Confusion reigned supreme at a church in Oxfordshire at the weekend, when members of a congregation inadvertently mistook the enormous swollen nipples of voluptuous Carol Forderman for 'chapel hat pegs', and hung their coats on them!
Carol, 43, had been 'liaising' with vicar David Filthmonger only moments before the throng of worshippers entered the quaint countryside church of St. Fidler's in Kidlington, and still showed distinct signs of this liaison inside her tight green lambswool sweater.

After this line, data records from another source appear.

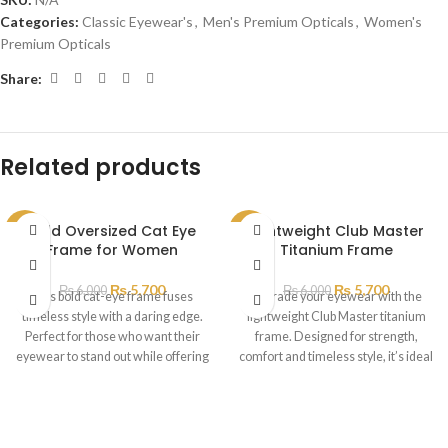
Categories:
Classic Eyewear's
,
Men's Premium Opticals
,
Women's
Premium Opticals
Share:
Related products
Bold Oversized Cat Eye
Lightweight Club Master
SALE
SALE
Frame for Women
Titanium Frame
SOLD
OUT
₨
5,700
₨
5,700
₨
6,000
₨
6,000
This bold cat-eye frame fuses
Upgrade your eyewear with the
timeless style with a daring edge.
lightweight Club Master titanium
Perfect for those who want their
frame. Designed for strength,
eyewear to stand out while offering
comfort and timeless style, it’s ideal
all-day comfort
for professionals and trendsetters
alike.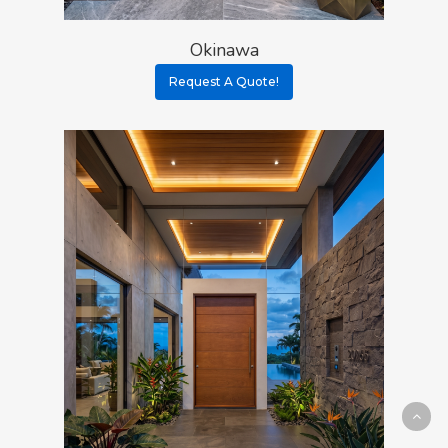
Okinawa
Request A Quote!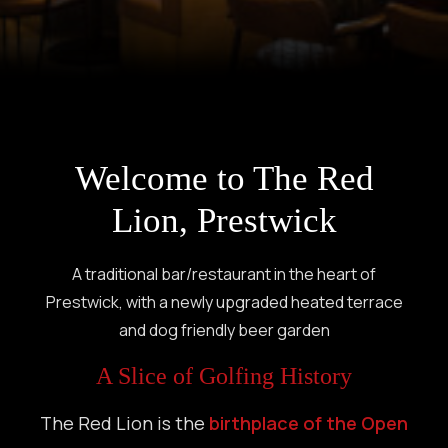
Welcome to The Red
Lion, Prestwick
A traditional bar/restaurant in the heart of
Prestwick, with a newly upgraded heated terrace
and dog friendly beer garden
A Slice of Golfing History
The Red Lion is the
birthplace of the Open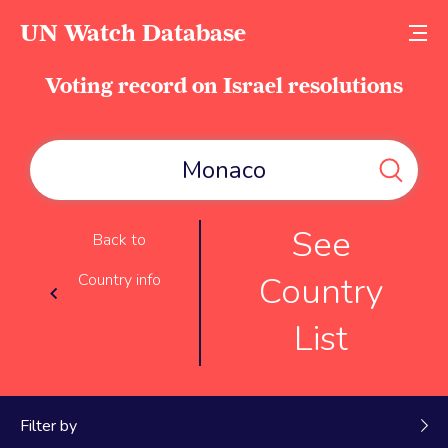
UN Watch Database
Voting record on Israel resolutions
See
Back to
Country
Country info
List
Filter by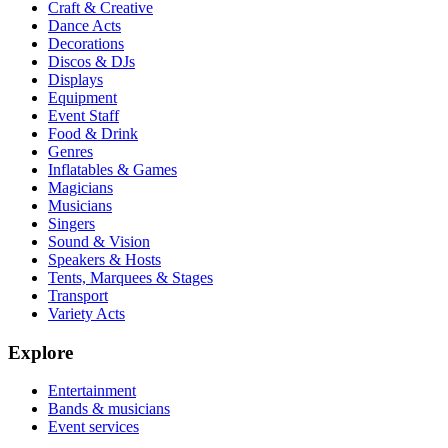
Craft & Creative
Dance Acts
Decorations
Discos & DJs
Displays
Equipment
Event Staff
Food & Drink
Genres
Inflatables & Games
Magicians
Musicians
Singers
Sound & Vision
Speakers & Hosts
Tents, Marquees & Stages
Transport
Variety Acts
Explore
Entertainment
Bands & musicians
Event services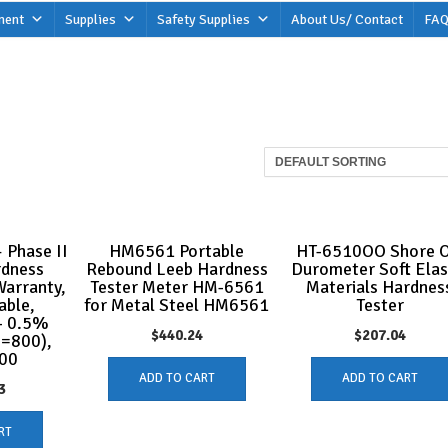
ment
Supplies
Safety Supplies
About Us/ Contact
FAQ
 Phase II
HM6561 Portable
HT-6510OO Shore 
rdness
Rebound Leeb Hardness
Durometer Soft Elas
Warranty,
Tester Meter HM-6561
Materials Hardnes
able,
for Metal Steel HM6561
Tester
- 0.5%
$
440.24
$
207.04
L=800),
00
ADD TO CART
ADD TO CART
3
RT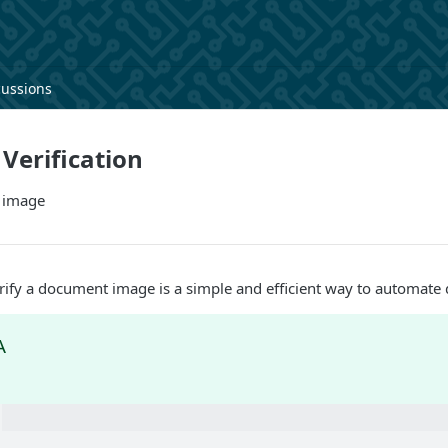
cussions
Verification
 image
rify a document image is a simple and efficient way to automate 
A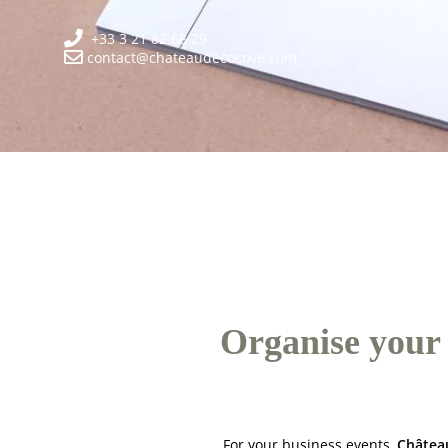
+33 3 21 82 68 29
contact@chateaudecocove.com
Organise your 
For your business events,
Châtea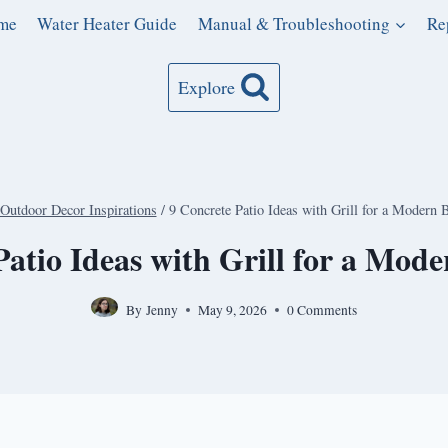
me
Water Heater Guide
Manual & Troubleshooting
Re
Explore
Outdoor Decor Inspirations
/
9 Concrete Patio Ideas with Grill for a Modern 
Patio Ideas with Grill for a Mod
By
Jenny
May 9, 2026
0 Comments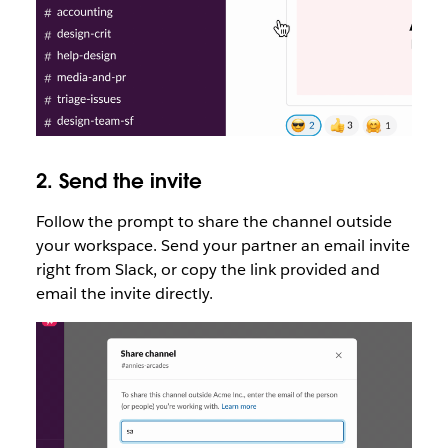
2. Send the invite
Follow the prompt to share the channel outside
your workspace. Send your partner an email invite
right from Slack, or copy the link provided and
email the invite directly.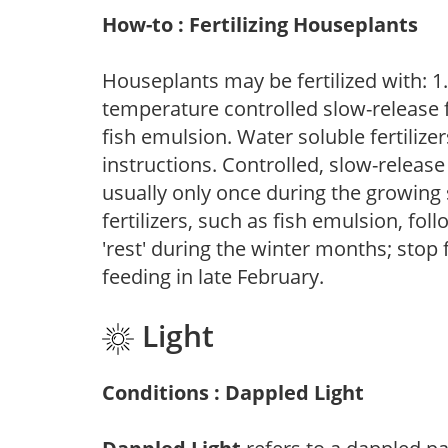
How-to : Fertilizing Houseplants
Houseplants may be fertilized with: 1. 
temperature controlled slow-release fer
fish emulsion. Water soluble fertilize
instructions. Controlled, slow-release 
usually only once during the growing 
fertilizers, such as fish emulsion, fol
'rest' during the winter months; stop 
feeding in late February.
Light
Conditions : Dappled Light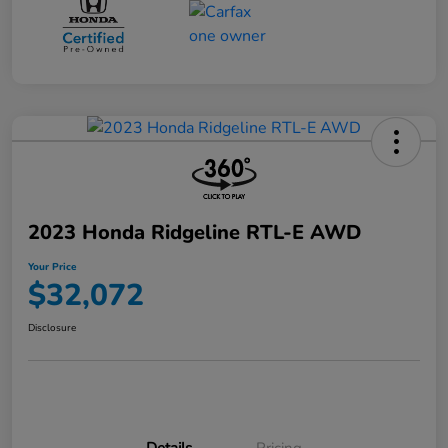
2023 Honda Ridgeline RTL-E AWD
Your Price
$32,072
Disclosure
Details
Pricing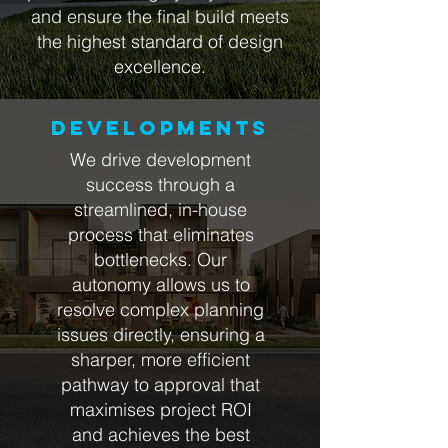
and ensure the final build meets
the highest standard of design
excellence.
DEVELOPMENTS
We drive development
success through a
streamlined, in-house
process that eliminates
bottlenecks. Our
autonomy allows us to
resolve complex planning
issues directly, ensuring a
sharper, more efficient
pathway to approval that
maximises project ROI
and achieves the best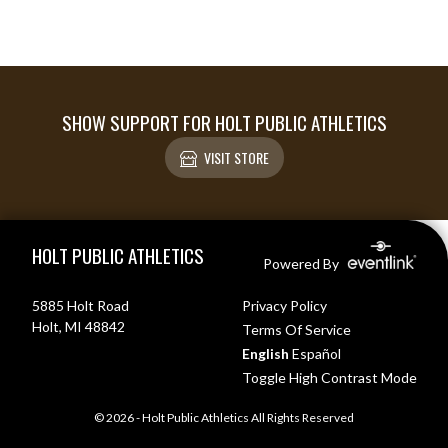
SHOW SUPPORT FOR HOLT PUBLIC ATHLETICS
VISIT STORE
Skip Footer
HOLT PUBLIC ATHLETICS
Powered By
5885 Holt Road
Privacy Policy
Holt, MI 48842
Terms Of Service
English
Español
Toggle High Contrast Mode
© 2026 - Holt Public Athletics All Rights Reserved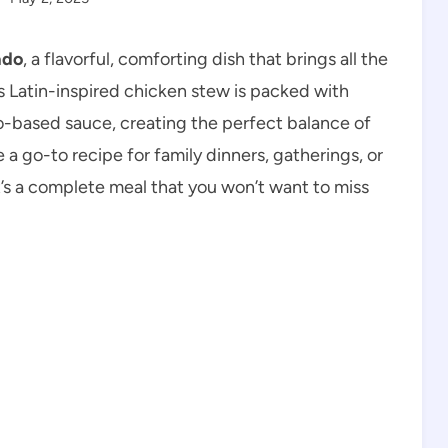
ado
, a flavorful, comforting dish that brings all the
s Latin-inspired chicken stew is packed with
o-based sauce, creating the perfect balance of
me a go-to recipe for family dinners, gatherings, or
’s a complete meal that you won’t want to miss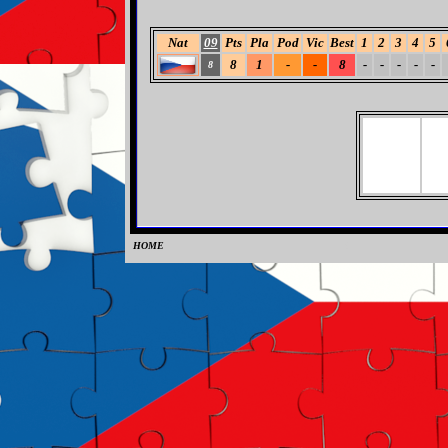
Nat
09
Pts
Pla
Pod
Vic
Best
1
2
3
4
5
8
1
-
-
8
-
-
-
-
-
8
HOME
0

Poking out of this M & S garment were two of the most pronounced objects ever to be witnessed by human eyes in a church, and it wasn't long before all and sundry were removing their winter coats so that they could come and hang them on, and get a closer look at, Carol's 'hat pegs'.
Carol, who has a face like a welder's bench, said:
"I wore that sweater for the vicar because I've noticed he becomes very attentive when I do. He stands bolt upright, and seems unable to blink."
Church officials later denied that there had been any confusion, and rejected Miss Forderman's claim that the vicar had any interest in her.
One, who wished to remain nameless, said:
"Father Filthmonger has been with us for more than 40 years, and there has never before been any suggestion of impropriety, apart from those children who are always telling lies about him."